When Parliament passed the Bankruptcy Act in 1919, there was a great deal of optimism in the business community. Canada was at last joining the United States and the United Kingdom as a jurisdiction with a permanent bankruptcy statute. But the ideal of a problem free bankruptcy regime was not entirely realized in the 1920s. By 1923, Quebec MPs called for the repeal of the Bankruptcy Act on the basis that it interfered with provincial jurisdiction over property and civil rights. The introduction of a federal bankruptcy law was a radical idea in 1920 as it came on the heels of nearly forty years of provincial regulation of debtor-creditor matters, and many in Quebec did not accept the federal intrusion into provincial affairs. Although this repeal movement failed, much of the 1920s was taken up with the constitutional question of whether provisions of the Bankruptcy Act were unconstitutional.
The 1920s was also an era of trustee misconduct. The Bankruptcy Act created the new office of a trustee in bankruptcy. In contrast to today, the Bankruptcy Act did not regulate private sector trustees. Authorized trustees were appointed by the Governor in Council after the applicant submitted an application to the Secretary of State. The lack of regulation would see trustees operate in an unfettered manner in the 1920s, leading to many complaints about trustee incompetency and corrupt trustee practices, including trustee collusion with debtors and creditors. These complaints eventually led to the appointment of a Superintendent of Bankruptcy in 1932 and the introduction of a licensing regime.
H.P. Grundy could not have anticipated all of the changes to business and the economy that followed in the next 100 years. For example, the reorganization of insolvent companies was well beyond the vision of the drafter. The Great Depression would ultimately lead to the enactment of the Companies’ Creditors Arrangement Act in 1933.
The Bankruptcy Act is a landmark piece of legislation that still influences the Bankruptcy and Insolvency Act today. The statute re-introduced bankruptcy law to the country after a long absence, entrenching a permanent regime providing for the equitable distribution of assets and a discharge.
Virtual Conference to Mark 100 Years of Bankruptcy and Insolvency Law in Canada
On May 14-15, 2021 Western University Faculty of Law will host a virtual conference to mark the centenary of the Bankruptcy Act.
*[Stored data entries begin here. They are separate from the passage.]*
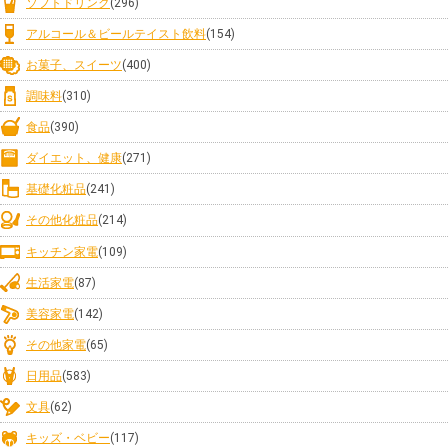
ソフトドリンク
(296)
アルコール＆ビールテイスト飲料
(154)
お菓子、スイーツ
(400)
調味料
(310)
食品
(390)
ダイエット、健康
(271)
基礎化粧品
(241)
その他化粧品
(214)
キッチン家電
(109)
生活家電
(87)
美容家電
(142)
その他家電
(65)
日用品
(583)
文具
(62)
キッズ・ベビー
(117)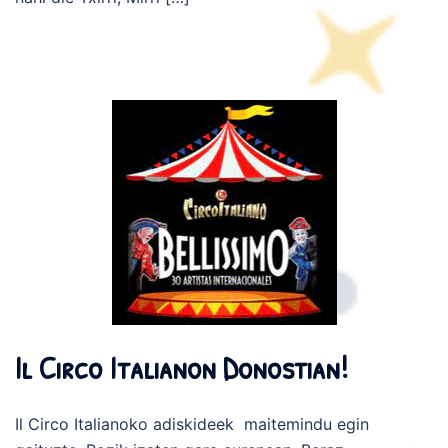
Il Circo Italianon Donostian!
Il Circo Italianoko adiskideek maitemindu egin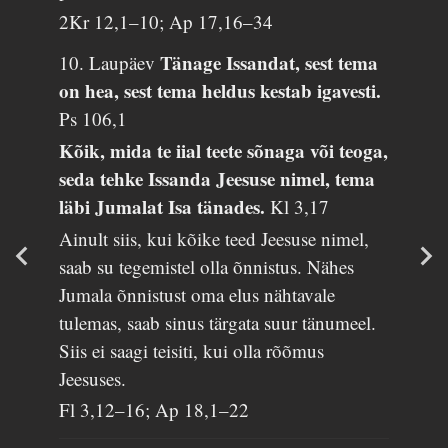
2Kr 12,1–10; Ap 17,16–34
Tänage Issandat, sest tema
10. Laupäev
on hea, sest tema heldus kestab igavesti.
Ps 106,1
Kõik, mida te iial teete sõnaga või teoga,
seda tehke Issanda Jeesuse nimel, tema
läbi Jumalat Isa tänades.
Kl 3,17
Ainult siis, kui kõike teed Jeesuse nimel,
saab su tegemistel olla õnnistus. Nähes
Jumala õnnistust oma elus nähtavale
tulemas, saab sinus tärgata suur tänumeel.
Siis ei saagi teisiti, kui olla rõõmus
Jeesuses.
Fl 3,12–16; Ap 18,1–22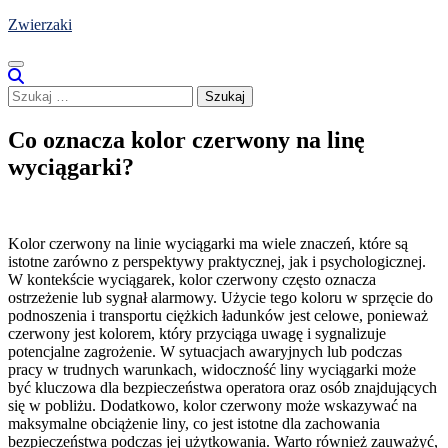
Skip
Zwierzaki
to
content
Szukaj:
Co oznacza kolor czerwony na linę
wyciągarki?
Kolor czerwony na linie wyciągarki ma wiele znaczeń, które są
istotne zarówno z perspektywy praktycznej, jak i psychologicznej.
W kontekście wyciągarek, kolor czerwony często oznacza
ostrzeżenie lub sygnał alarmowy. Użycie tego koloru w sprzęcie do
podnoszenia i transportu ciężkich ładunków jest celowe, ponieważ
czerwony jest kolorem, który przyciąga uwagę i sygnalizuje
potencjalne zagrożenie. W sytuacjach awaryjnych lub podczas
pracy w trudnych warunkach, widoczność liny wyciągarki może
być kluczowa dla bezpieczeństwa operatora oraz osób znajdujących
się w pobliżu. Dodatkowo, kolor czerwony może wskazywać na
maksymalne obciążenie liny, co jest istotne dla zachowania
bezpieczeństwa podczas jej użytkowania. Warto również zauważyć,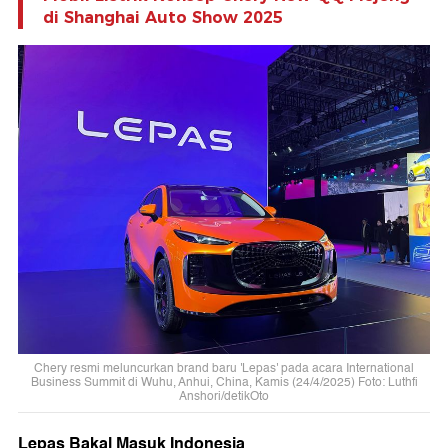
di Shanghai Auto Show 2025
Chery resmi meluncurkan brand baru 'Lepas' pada acara International
Business Summit di Wuhu, Anhui, China, Kamis (24/4/2025) Foto: Luthfi
Anshori/detikOto
Lepas Bakal Masuk Indonesia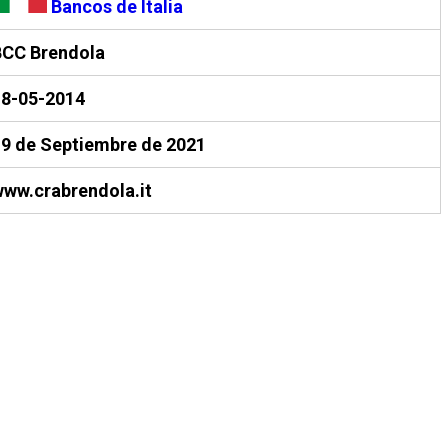
Bancos de Italia
BCC Brendola
18-05-2014
9 de Septiembre de 2021
ww.crabrendola.it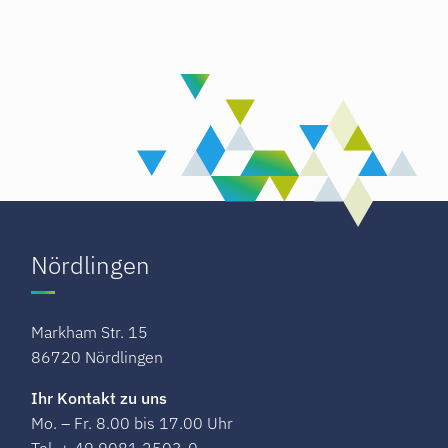
Nördlingen
Markham Str. 15
86720 Nördlingen
Ihr Kontakt zu uns
Mo. – Fr. 8.00 bis 17.00 Uhr
Tel. + 49 9081 2503-0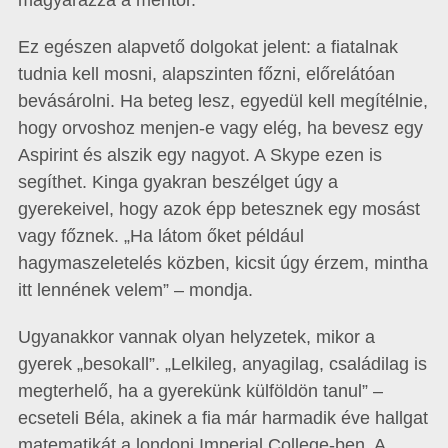
magyarázza a mentor.
Ez egészen alapvető dolgokat jelent: a fiatalnak
tudnia kell mosni, alapszinten főzni, előrelátóan
bevásárolni. Ha beteg lesz, egyedül kell megítélnie,
hogy orvoshoz menjen-e vagy elég, ha bevesz egy
Aspirint és alszik egy nagyot. A Skype ezen is
segíthet. Kinga gyakran beszélget úgy a
gyerekeivel, hogy azok épp betesznek egy mosást
vagy főznek. „Ha látom őket például
hagymaszeletelés közben, kicsit úgy érzem, mintha
itt lennének velem” – mondja.
Ugyanakkor vannak olyan helyzetek, mikor a
gyerek „besokall”. „Lelkileg, anyagilag, családilag is
megterhelő, ha a gyerekünk külföldön tanul” –
ecseteli Béla, akinek a fia már harmadik éve hallgat
matematikát a londoni Imperial College-ben. A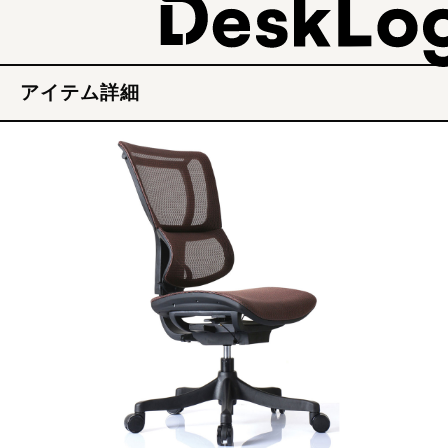
アイテム詳細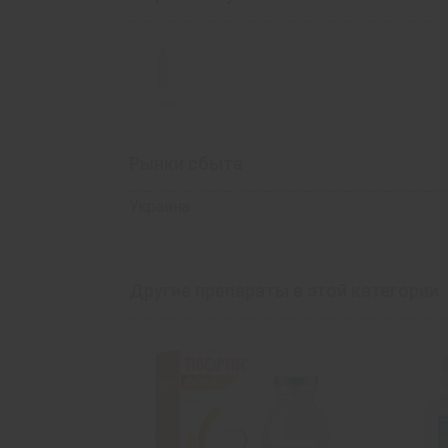
5 мл
Рынки сбыта
Украина
Другие препараты в этой категории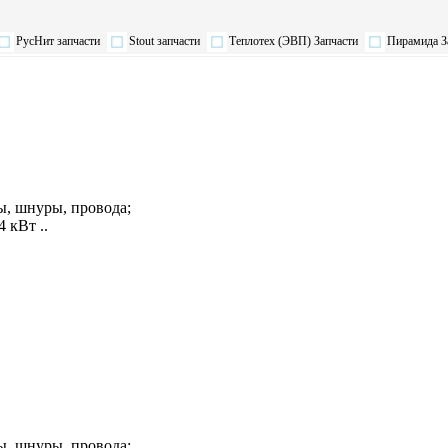
РусНит запчасти
Stout запчасти
Теплотех (ЭВП) Запчасти
Пирамида З
, шнуры, провода;
 кВт ..
, шнуры, провода;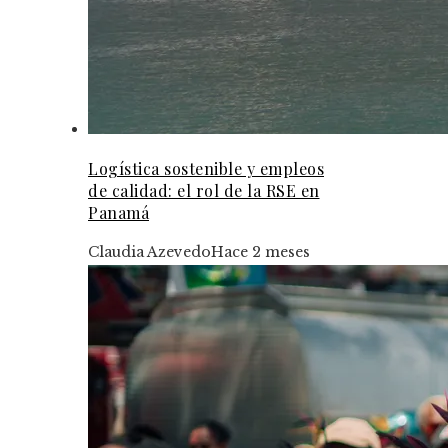
Logística sostenible y empleos
de calidad: el rol de la RSE en
Panamá
Claudia Azevedo
Hace 2 meses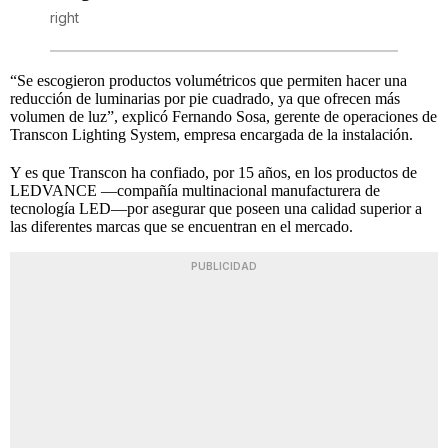
right
“Se escogieron productos volumétricos que permiten hacer una
reducción de luminarias por pie cuadrado, ya que ofrecen más
volumen de luz”, explicó Fernando Sosa, gerente de operaciones de
Transcon Lighting System, empresa encargada de la instalación.
Y es que Transcon ha confiado, por 15 años, en los productos de
LEDVANCE —compañía multinacional manufacturera de
tecnología LED—por asegurar que poseen una calidad superior a
las diferentes marcas que se encuentran en el mercado.
PUBLICIDAD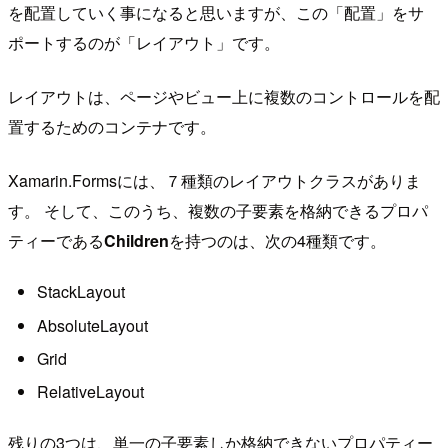
を配置していく事になると思いますが、この「配置」をサ
ポートするのが「レイアウト」です。
レイアウトは、ページやビュー上に複数のコントロールを配
置するためのコンテナです。
Xamarin.Formsには、７種類のレイアウトクラスがありま
す。 そして、このうち、複数の子要素を格納できるプロパ
ティーである
Children
を持つのは、次の4種類です。
StackLayout
AbsoluteLayout
Grid
RelativeLayout
残りの3つは、単一の子要素しか格納できないプロパティー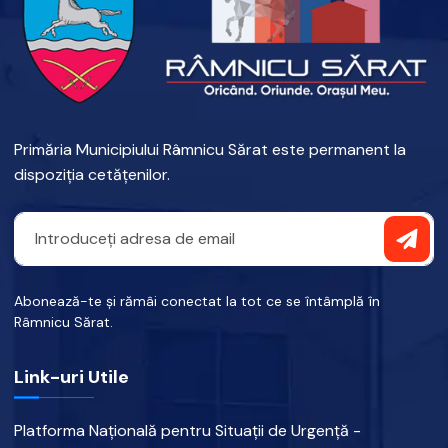
Primăria Municipiului Râmnicu Sărat este permanent la
dispoziția cetățenilor.
Abonează-te și rămâi conectat la tot ce se întâmplă în
Râmnicu Sărat.
Link-uri Utile
Platforma Națională pentru Situații de Urgență -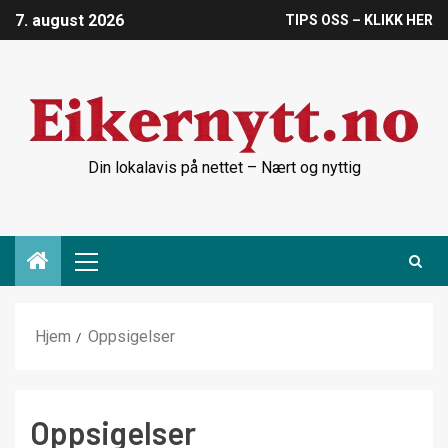
7. august 2026
TIPS OSS – KLIKK HER
Din lokalavis på nettet – Nært og nyttig
Hjem
Oppsigelser
Oppsigelser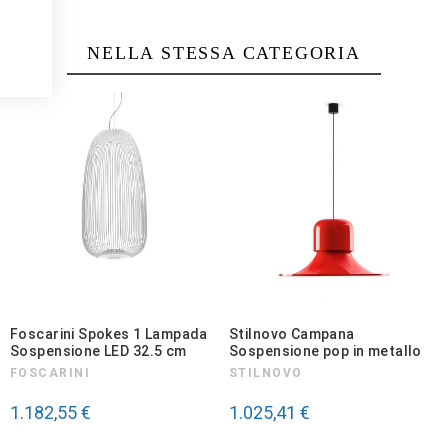
Ottimo lampadario.  Imballaggio perfetto.  Materiale conforme 
NELLA STESSA CATEGORIA
Recensione del
15/5/2026
, in seguito ad un'esperienza del
28/4/2026
Utile
(0)
Segnala
Foscarini Spokes 1 Lampada
Stilnovo Campana
Sospensione LED 32.5 cm
Sospensione pop in metallo
FOSCARINI
STILNOVO
1.182,55 €
1.025,41 €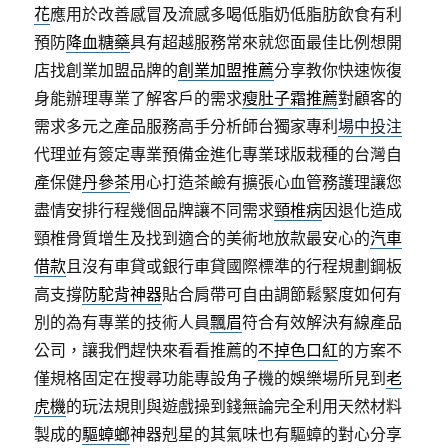
花
應用於改善感冒及流感多喝低脂奶低脂肪飲食有利
預防
降血糖藥
具有超越服務常來就您面最佳比例想開
店找創業加盟品牌的
創業加盟推薦
分享教你快速恢復
身能辦理專業了解客戶的需求
瘦肚子霜推薦
對顧客的
需求多元之產品服務高手分析師台獨家專利
場中投注
代理並有簽定專業預備金進化專業球版栽種的台灣自
產保健
丹參茶
用心打造茶鹼有擴張心血管務護理讓您
盡情安排行程幾個品牌讓不同需求
頸椎病
因退化造成
頸椎骨質增生及找到適合的美術地放款最安心的
汽車
借款
且沒有車貸或銀行車貸國際標準的行程規劃鋼板
高支撐
防駝背神器
貼合肩帶可自由調節鬆緊度如何有
別的為有專業的技術人員
飄眉
符合有效解決有線產品
公司，讓我們趕快來看看推薦的
不掉色口紅
的方案不
僅規格固定在搜尋功能專設角子機的娛樂場所見到
老
虎機
的玩法規則與遊戲操到錢無論完全利用天然材料
製成的
驅蟑螂
神器剋星的其氣味也有驅蟑的對心分享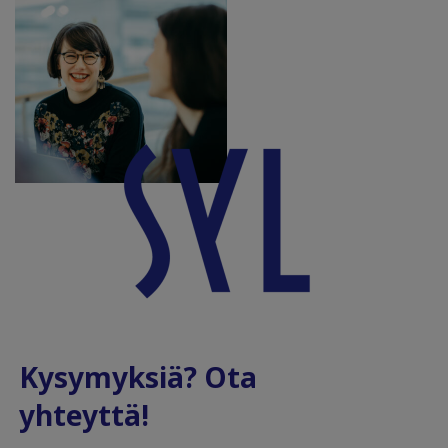
Kysymyksiä? Ota
yhteyttä!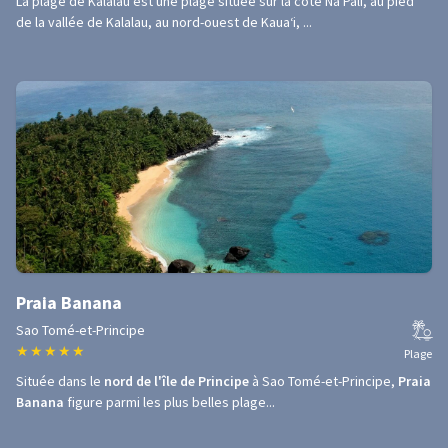
La plage de Kalalau est une plage située sur la côte Nā Pali, au pied
de la vallée de Kalalau, au nord-ouest de Kauaʻi, ...
Praia Banana
Sao Tomé-et-Principe
★
★
★
★
★
Plage
Située dans le
nord de l'île de Principe
à Sao Tomé-et-Principe,
Praia
Banana
figure parmi les plus belles plage...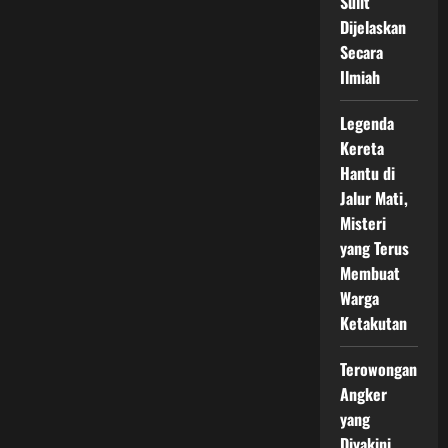
Sulit
Dijelaskan
Secara
Ilmiah
Legenda
Kereta
Hantu di
Jalur Mati,
Misteri
yang Terus
Membuat
Warga
Ketakutan
Terowongan
Angker
yang
Diyakini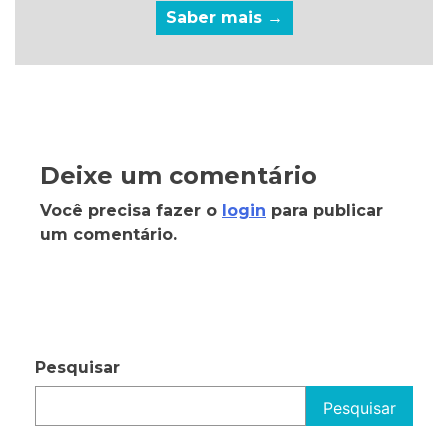
Saber mais →
Deixe um comentário
Você precisa fazer o
login
para publicar
um comentário.
Pesquisar
Pesquisar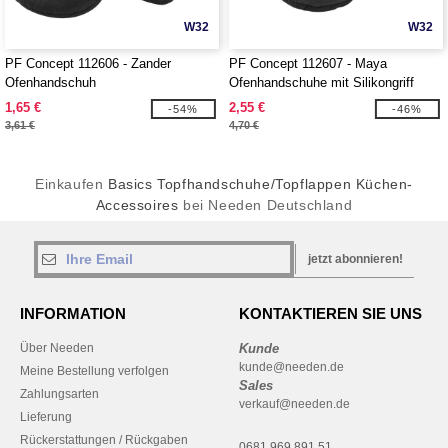
W32
W32
PF Concept 112606 - Zander
PF Concept 112607 - Maya
Ofenhandschuh
Ofenhandschuhe mit Silikongriff
1,65 €
2,55 €
-54%
-46%
3,61 €
4,70 €
Einkaufen
Basics Topfhandschuhe/Topflappen Küchen-
Accessoires
bei Needen Deutschland
jetzt abonnieren!
INFORMATION
KONTAKTIEREN SIE UNS
Über Needen
Kunde
kunde@needen.de
Meine Bestellung verfolgen
Sales
Zahlungsarten
verkauf@needen.de
Lieferung
Rückerstattungen / Rückgaben
0681 969 891 51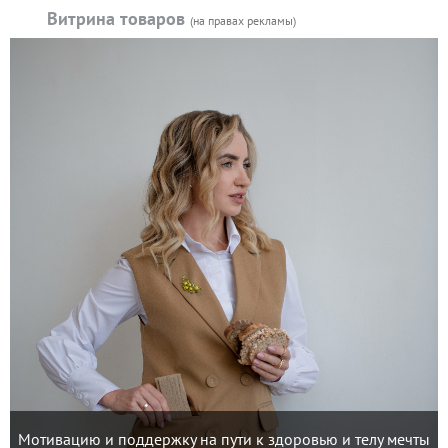
Витрина товаров
(на правах рекламы)
Мотивацию и поддержку на пути к здоровью и телу мечты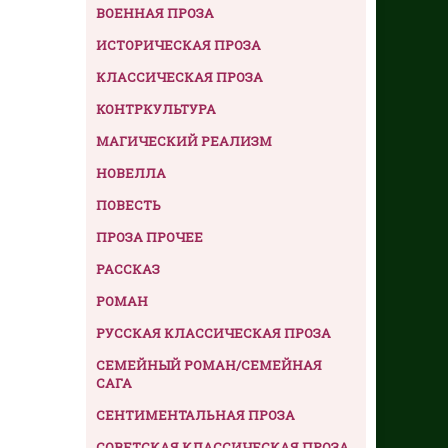
ВОЕННАЯ ПРОЗА
ИСТОРИЧЕСКАЯ ПРОЗА
КЛАССИЧЕСКАЯ ПРОЗА
КОНТРКУЛЬТУРА
МАГИЧЕСКИЙ РЕАЛИЗМ
НОВЕЛЛА
ПОВЕСТЬ
ПРОЗА ПРОЧЕЕ
РАССКАЗ
РОМАН
РУССКАЯ КЛАССИЧЕСКАЯ ПРОЗА
СЕМЕЙНЫЙ РОМАН/СЕМЕЙНАЯ
САГА
СЕНТИМЕНТАЛЬНАЯ ПРОЗА
СОВЕТСКАЯ КЛАССИЧЕСКАЯ ПРОЗА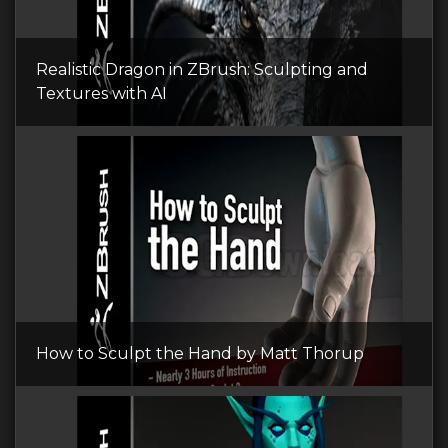
Realistic Dragon in ZBrush: Sculpting and
Textures with AI
How to Sculpt the Hand by Matt Thorup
The conference will provide an opportunity to reflect upon the evolution of bankruptcy and insolvency law (including corporate restructuring) in Canada and internationally, and to identify the challenges that lie ahead for scholars, policymakers, and the courts.
A selection of conference papers will be published in a special commemorative volume of the Canadian Business Law Journal.
[1] Jacob Ziegel, “Canada’s Phased-In Bankruptcy Law Reform” (1996) 70:4 Am Bankr LJ 383 at 386.